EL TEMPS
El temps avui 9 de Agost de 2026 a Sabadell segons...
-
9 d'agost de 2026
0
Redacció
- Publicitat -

→ Task
Turn the material into a Markdown table with the columns n and Line, putting each line in its own numbered row and skipping any blank lines.

→ Output for this task
| n | Line |
|---|---|
| 1 | EL TEMPS |
| 2 | El temps avui 9 de Agost de 2026 a Sabadell segons... |
| 3 | - |
| 4 | 9 d'agost de 2026 |
| 5 | 0 |
| 6 | Redacció |
| 7 | - Publicitat - |